## Lens and sensor parameters
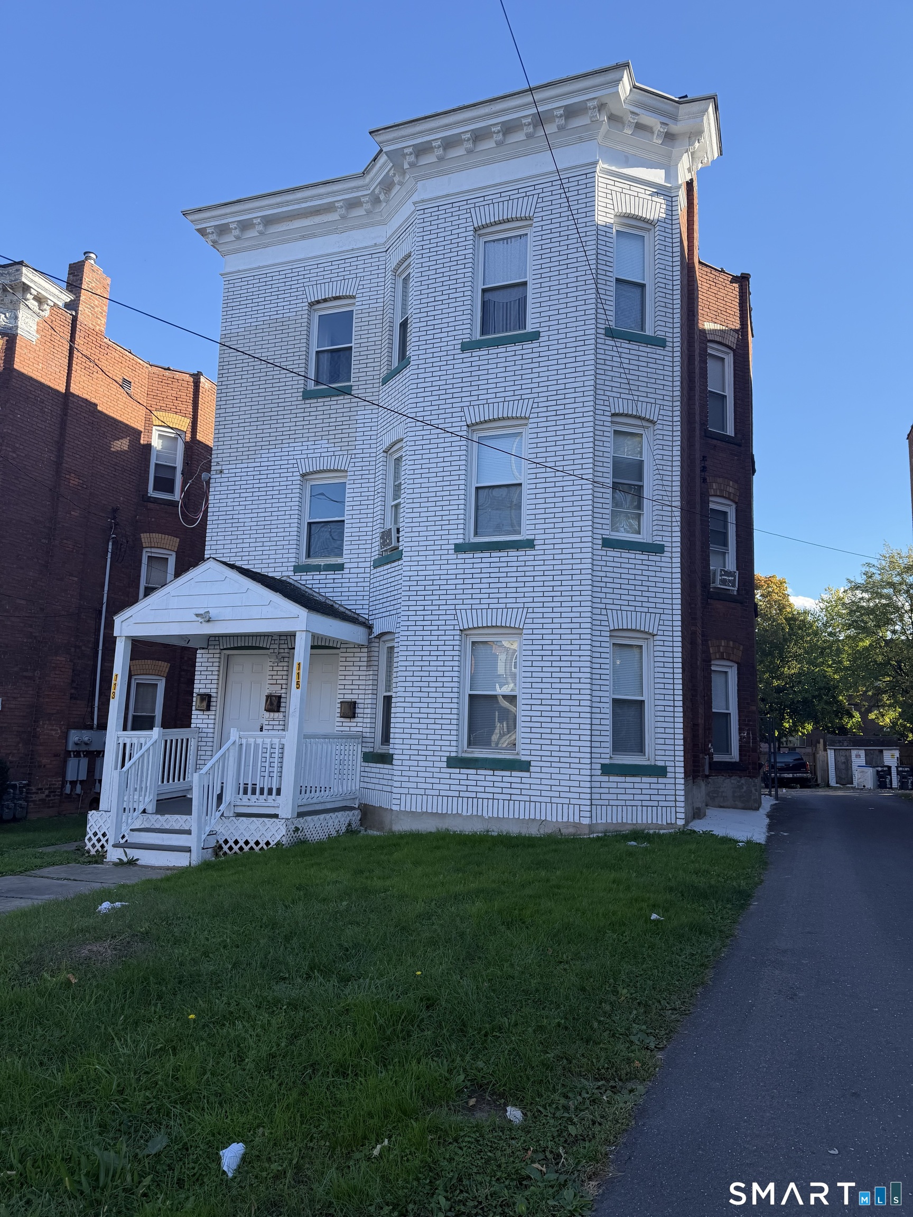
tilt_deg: +8.1
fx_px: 844
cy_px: 608
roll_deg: -2.0
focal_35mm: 24
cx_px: 456
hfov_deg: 56.8
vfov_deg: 71.6
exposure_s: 1/1361
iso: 80
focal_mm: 6.76
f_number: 1.78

## YOUR GOAL
Word for word, restate all of the entries above and leave each picture out.

## COMPLETED EXERCISE
tilt_deg: +8.1
fx_px: 844
cy_px: 608
roll_deg: -2.0
focal_35mm: 24
cx_px: 456
hfov_deg: 56.8
vfov_deg: 71.6
exposure_s: 1/1361
iso: 80
focal_mm: 6.76
f_number: 1.78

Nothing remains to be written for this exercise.